--- THE DATA Enclosed Below ---
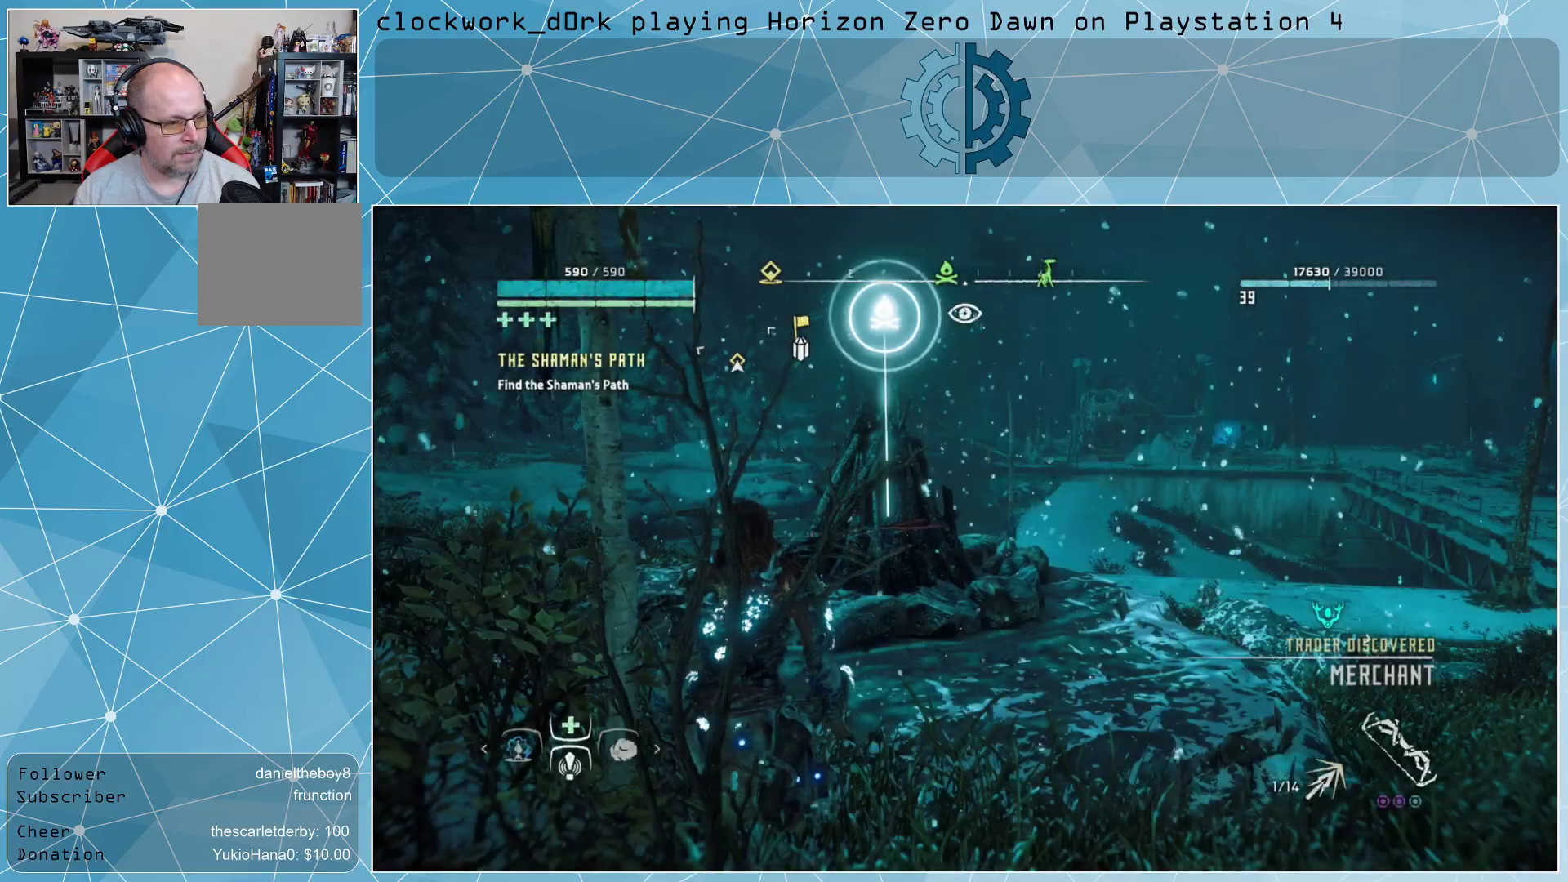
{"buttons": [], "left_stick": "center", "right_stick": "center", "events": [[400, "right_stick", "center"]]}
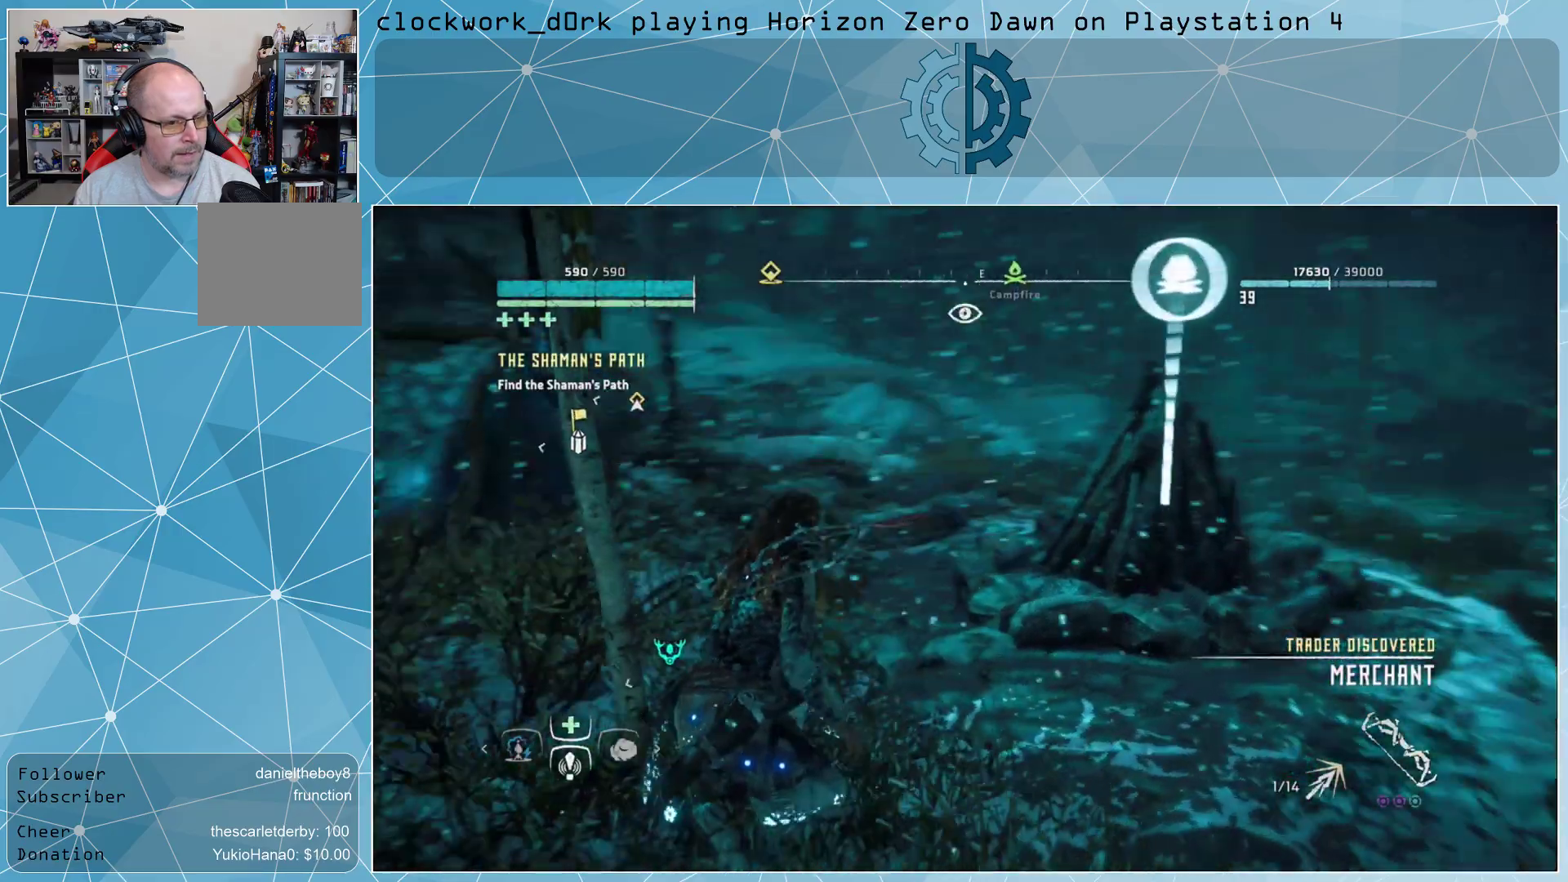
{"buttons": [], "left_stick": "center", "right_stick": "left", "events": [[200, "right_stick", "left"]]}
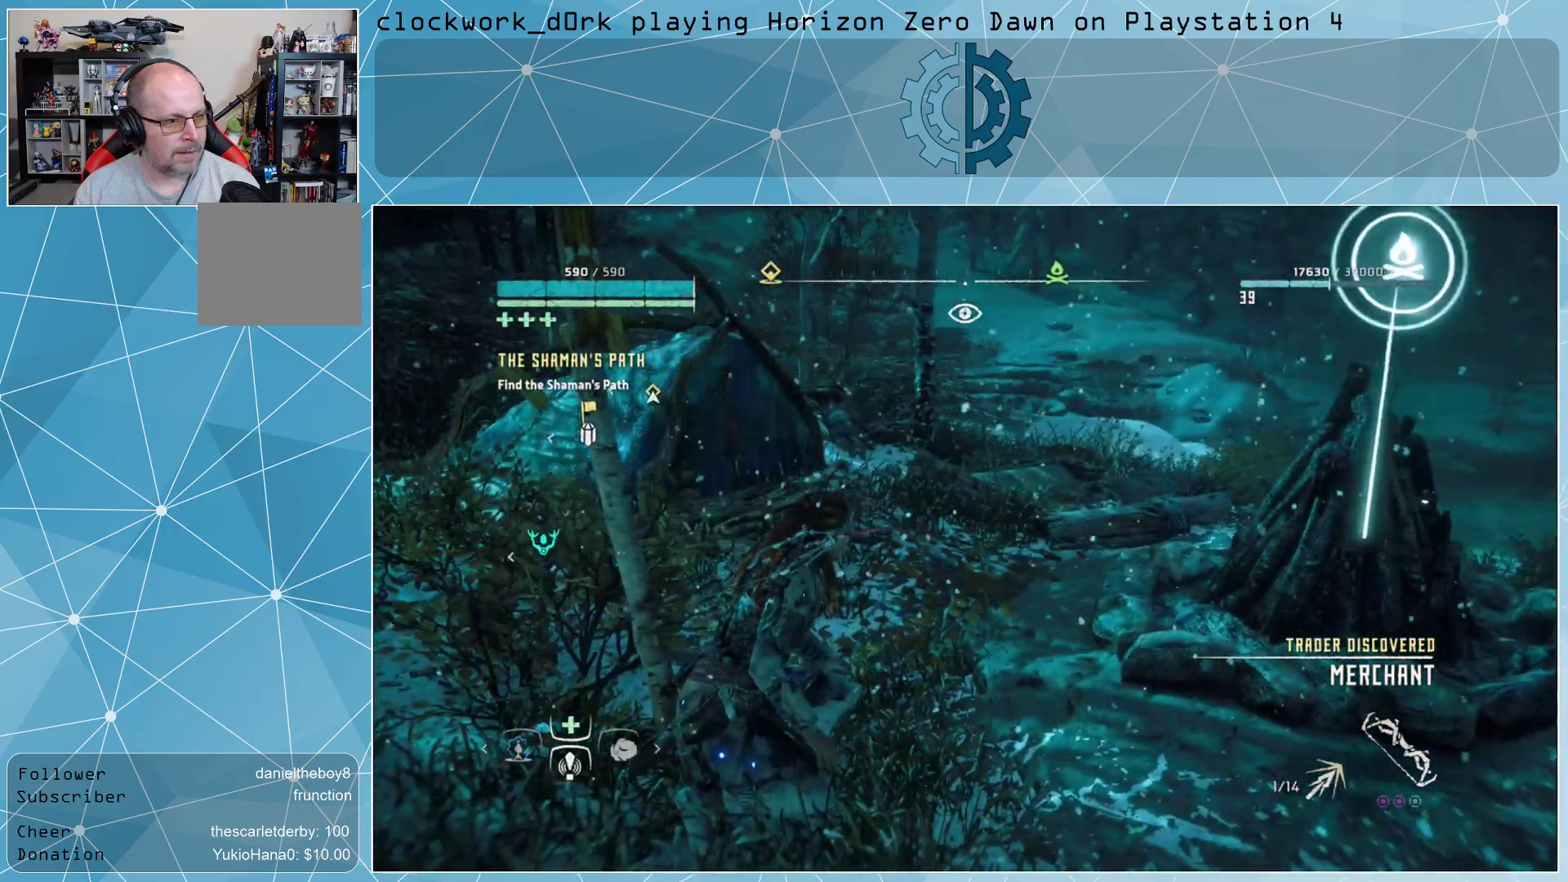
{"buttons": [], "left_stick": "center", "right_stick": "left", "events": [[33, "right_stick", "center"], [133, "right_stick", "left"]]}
--- End of Enclosed THE DATA ---
INSTRUCTIONS TO FOLLOW -
An unchanged copy of the data, images excluded, is all that should be given.

TASK RESULT -
{"buttons": [], "left_stick": "center", "right_stick": "center", "events": [[400, "right_stick", "center"]]}
{"buttons": [], "left_stick": "center", "right_stick": "left", "events": [[200, "right_stick", "left"]]}
{"buttons": [], "left_stick": "center", "right_stick": "left", "events": [[33, "right_stick", "center"], [133, "right_stick", "left"]]}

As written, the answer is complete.